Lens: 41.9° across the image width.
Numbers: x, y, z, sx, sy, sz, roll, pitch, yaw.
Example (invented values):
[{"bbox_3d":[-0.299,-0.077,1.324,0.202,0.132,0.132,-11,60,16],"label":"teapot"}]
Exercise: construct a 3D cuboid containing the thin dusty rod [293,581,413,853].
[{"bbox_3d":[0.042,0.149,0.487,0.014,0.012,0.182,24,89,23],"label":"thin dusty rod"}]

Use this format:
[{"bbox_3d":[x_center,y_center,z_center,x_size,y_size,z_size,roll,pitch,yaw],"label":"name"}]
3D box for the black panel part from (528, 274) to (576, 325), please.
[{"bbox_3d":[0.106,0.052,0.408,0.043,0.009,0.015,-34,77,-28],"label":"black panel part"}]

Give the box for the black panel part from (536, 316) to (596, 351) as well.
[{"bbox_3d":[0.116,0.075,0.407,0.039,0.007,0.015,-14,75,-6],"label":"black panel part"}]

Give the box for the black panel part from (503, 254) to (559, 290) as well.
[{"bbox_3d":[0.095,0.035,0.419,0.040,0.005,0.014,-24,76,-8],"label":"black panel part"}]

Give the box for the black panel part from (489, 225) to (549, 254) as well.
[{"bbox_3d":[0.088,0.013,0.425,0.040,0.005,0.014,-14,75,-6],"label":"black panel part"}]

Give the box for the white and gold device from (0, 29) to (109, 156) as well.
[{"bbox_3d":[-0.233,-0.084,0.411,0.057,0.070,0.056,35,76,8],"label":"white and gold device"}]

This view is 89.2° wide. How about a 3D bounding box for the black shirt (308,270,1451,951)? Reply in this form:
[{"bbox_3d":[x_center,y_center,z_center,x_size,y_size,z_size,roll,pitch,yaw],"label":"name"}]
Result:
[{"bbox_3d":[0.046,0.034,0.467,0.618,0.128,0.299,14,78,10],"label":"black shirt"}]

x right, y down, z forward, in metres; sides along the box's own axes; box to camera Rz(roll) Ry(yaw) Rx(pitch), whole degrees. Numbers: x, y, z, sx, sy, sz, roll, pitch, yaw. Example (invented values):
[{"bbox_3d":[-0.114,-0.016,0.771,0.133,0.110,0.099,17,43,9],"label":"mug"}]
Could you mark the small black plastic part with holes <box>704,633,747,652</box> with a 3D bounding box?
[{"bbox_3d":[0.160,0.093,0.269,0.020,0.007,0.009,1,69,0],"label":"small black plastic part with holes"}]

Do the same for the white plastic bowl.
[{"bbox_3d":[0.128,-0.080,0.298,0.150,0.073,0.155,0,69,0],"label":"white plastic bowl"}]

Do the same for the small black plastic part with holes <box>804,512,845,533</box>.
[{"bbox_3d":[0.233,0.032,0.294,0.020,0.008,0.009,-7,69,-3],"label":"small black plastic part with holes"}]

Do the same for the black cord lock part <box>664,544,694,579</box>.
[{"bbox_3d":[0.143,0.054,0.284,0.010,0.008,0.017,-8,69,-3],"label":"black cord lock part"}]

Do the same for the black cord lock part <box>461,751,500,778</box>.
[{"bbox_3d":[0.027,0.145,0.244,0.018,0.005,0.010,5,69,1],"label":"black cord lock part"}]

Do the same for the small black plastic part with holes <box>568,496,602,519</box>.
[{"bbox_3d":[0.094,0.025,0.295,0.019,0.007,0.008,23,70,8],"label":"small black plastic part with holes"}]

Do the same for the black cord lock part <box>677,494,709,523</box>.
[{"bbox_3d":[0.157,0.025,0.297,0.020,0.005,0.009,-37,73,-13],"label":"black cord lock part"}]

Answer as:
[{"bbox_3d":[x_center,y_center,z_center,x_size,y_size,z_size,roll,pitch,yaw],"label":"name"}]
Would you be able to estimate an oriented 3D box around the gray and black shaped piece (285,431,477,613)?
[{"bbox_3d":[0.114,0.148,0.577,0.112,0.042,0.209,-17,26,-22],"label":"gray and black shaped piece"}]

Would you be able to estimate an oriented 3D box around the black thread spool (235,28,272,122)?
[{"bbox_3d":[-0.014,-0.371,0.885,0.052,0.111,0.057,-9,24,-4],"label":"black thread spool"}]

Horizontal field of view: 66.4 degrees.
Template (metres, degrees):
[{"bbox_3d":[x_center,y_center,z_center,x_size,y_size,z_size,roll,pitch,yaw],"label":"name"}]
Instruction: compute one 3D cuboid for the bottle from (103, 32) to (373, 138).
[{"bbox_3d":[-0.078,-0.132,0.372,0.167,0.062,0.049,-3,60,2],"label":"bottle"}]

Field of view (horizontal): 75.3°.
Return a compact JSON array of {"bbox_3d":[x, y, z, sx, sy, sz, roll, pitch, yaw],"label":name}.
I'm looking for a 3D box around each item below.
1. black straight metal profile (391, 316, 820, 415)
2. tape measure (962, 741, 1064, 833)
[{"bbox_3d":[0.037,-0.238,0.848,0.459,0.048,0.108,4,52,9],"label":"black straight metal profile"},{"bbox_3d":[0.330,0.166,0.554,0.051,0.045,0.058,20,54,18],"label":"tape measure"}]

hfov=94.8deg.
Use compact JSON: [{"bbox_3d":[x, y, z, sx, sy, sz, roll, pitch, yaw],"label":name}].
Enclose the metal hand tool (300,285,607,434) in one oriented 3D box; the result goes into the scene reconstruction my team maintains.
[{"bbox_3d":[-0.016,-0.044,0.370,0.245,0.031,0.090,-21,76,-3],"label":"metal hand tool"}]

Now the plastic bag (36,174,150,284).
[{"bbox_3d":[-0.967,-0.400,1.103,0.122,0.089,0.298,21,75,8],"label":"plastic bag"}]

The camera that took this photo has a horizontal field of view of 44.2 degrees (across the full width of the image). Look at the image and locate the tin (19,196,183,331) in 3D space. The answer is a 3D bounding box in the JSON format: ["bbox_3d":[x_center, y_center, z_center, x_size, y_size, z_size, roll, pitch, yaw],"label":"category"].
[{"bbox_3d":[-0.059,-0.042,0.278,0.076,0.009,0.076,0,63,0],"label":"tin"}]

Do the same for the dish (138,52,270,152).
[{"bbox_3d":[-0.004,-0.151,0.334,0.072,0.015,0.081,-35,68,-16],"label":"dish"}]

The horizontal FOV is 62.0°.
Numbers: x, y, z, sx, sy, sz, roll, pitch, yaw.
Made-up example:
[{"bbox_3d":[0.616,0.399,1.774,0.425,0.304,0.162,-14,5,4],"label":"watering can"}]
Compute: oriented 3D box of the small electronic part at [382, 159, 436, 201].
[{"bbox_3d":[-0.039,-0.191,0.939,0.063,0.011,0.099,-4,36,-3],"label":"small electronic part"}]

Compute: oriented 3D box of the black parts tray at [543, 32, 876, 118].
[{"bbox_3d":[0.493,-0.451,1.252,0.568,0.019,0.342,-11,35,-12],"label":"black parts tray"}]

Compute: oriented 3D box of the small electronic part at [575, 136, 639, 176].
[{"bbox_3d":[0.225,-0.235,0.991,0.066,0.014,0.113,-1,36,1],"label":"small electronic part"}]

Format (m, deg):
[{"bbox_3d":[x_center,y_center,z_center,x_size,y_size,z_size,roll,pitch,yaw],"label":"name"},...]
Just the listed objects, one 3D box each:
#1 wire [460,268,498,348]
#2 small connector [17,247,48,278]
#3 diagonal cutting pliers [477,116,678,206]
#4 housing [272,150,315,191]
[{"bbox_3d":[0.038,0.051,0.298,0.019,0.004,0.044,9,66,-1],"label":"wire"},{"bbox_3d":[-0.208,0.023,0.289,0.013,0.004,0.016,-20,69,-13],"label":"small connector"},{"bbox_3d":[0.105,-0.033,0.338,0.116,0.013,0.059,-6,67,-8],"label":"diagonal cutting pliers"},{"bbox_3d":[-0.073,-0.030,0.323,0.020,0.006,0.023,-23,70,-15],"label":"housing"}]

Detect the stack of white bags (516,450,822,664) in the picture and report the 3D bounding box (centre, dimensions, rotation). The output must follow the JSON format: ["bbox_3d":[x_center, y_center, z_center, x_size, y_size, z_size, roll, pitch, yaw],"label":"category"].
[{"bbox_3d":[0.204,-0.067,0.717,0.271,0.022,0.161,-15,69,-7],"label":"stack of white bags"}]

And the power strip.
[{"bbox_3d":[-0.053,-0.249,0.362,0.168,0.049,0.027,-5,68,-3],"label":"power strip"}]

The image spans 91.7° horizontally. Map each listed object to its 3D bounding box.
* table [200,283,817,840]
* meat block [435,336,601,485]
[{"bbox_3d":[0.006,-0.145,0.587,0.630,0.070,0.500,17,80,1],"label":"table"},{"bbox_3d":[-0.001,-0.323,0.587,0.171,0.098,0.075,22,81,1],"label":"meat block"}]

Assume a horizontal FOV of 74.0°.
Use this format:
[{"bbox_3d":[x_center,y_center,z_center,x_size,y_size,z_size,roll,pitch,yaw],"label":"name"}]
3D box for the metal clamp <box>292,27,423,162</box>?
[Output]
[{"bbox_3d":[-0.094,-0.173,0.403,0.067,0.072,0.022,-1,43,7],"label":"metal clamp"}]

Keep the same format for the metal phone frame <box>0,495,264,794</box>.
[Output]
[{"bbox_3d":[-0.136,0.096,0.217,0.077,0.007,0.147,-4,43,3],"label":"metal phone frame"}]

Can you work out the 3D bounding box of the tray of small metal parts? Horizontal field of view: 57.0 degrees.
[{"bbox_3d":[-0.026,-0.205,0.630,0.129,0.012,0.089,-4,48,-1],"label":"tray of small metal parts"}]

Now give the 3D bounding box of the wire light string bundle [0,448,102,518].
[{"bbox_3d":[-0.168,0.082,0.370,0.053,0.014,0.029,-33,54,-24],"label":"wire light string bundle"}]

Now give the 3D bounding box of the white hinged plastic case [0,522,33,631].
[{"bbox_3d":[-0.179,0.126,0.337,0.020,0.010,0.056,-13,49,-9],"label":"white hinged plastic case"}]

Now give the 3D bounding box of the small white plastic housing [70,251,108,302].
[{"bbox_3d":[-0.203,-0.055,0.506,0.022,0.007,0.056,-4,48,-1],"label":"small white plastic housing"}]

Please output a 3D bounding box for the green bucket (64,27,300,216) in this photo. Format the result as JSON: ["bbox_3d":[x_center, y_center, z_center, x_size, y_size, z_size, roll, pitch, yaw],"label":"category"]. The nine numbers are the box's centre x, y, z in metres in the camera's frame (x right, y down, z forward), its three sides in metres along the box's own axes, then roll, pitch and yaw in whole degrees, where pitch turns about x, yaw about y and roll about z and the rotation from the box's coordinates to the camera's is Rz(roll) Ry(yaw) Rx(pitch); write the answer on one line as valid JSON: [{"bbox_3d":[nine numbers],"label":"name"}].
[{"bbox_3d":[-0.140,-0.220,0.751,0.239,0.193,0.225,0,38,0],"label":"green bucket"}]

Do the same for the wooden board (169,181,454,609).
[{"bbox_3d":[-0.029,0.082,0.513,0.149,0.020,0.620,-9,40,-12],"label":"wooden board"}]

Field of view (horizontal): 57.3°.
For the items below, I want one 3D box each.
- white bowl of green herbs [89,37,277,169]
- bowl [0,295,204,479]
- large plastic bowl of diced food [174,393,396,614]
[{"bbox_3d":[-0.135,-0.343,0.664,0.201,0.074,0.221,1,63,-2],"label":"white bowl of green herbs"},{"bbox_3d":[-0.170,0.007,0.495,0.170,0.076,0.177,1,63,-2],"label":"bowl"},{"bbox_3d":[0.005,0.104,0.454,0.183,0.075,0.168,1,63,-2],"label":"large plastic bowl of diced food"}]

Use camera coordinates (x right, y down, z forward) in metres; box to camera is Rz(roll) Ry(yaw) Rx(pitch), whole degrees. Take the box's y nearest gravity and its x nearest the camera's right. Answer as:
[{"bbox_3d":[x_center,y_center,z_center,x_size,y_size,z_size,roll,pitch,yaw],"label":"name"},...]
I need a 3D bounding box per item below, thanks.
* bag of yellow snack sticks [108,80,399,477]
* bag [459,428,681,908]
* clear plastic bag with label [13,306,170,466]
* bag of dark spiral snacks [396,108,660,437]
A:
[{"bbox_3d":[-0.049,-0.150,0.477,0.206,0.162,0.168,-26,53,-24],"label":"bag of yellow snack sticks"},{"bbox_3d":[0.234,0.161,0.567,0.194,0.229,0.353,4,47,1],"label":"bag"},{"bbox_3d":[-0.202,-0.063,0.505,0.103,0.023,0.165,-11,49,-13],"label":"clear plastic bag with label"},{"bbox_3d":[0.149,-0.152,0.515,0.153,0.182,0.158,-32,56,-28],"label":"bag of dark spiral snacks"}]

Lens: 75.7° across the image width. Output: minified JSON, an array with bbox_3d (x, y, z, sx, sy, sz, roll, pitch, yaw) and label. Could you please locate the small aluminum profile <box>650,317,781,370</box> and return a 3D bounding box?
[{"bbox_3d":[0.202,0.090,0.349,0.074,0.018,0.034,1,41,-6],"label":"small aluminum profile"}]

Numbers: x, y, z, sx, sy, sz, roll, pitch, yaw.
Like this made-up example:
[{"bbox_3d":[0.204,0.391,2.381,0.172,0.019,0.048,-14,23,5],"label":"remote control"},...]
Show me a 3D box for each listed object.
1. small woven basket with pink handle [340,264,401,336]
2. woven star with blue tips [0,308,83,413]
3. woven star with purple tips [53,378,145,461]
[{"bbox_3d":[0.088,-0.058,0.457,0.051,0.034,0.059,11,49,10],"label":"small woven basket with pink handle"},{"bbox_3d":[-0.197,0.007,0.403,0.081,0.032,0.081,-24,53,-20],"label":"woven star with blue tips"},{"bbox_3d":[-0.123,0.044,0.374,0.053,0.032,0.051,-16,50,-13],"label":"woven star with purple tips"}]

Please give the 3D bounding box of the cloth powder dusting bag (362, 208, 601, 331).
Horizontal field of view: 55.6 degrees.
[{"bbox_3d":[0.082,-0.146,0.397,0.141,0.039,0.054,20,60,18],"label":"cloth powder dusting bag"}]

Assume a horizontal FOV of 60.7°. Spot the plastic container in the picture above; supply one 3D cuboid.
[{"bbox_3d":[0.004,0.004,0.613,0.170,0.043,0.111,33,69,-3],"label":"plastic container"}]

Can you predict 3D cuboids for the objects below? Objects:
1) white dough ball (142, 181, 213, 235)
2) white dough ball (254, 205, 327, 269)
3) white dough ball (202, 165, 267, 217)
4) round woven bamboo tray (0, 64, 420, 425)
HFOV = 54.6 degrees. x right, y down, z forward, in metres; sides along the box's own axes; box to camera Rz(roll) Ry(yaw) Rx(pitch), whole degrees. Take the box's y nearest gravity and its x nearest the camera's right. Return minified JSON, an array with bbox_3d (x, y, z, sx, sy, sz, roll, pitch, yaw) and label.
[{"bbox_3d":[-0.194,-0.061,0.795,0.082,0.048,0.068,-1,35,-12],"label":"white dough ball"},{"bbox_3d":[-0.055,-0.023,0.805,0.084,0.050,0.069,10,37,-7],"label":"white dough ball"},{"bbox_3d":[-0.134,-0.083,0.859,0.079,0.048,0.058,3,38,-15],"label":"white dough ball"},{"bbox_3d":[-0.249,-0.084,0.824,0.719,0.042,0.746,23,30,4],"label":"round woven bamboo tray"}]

══════════════════════════════

If the string "objects" appears in a line of the entries, report the line.

Just the listed objects, one 3D box each:
Can you predict 3D cuboids for the objects below? Objects:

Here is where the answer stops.